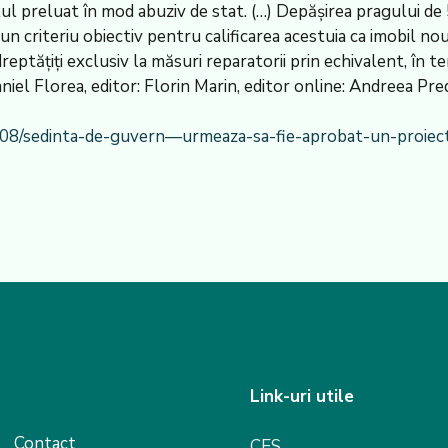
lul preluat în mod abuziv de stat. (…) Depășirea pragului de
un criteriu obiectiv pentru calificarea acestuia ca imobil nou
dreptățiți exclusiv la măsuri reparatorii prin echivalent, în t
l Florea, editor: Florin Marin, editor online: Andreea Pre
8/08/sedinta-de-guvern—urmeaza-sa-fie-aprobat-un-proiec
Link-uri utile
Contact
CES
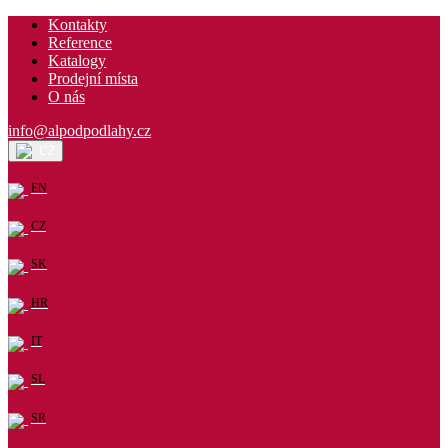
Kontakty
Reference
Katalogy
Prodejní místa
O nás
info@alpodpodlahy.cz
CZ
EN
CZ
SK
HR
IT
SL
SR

■ **ASSIGNMENT**: Pick out every line of the entries above that contains the string "guvern", matching case exactly.

■ **ANSWER FOR THIS EXERCISE**:
8/08/sedinta-de-guvern—urmeaza-sa-fie-aprobat-un-proiec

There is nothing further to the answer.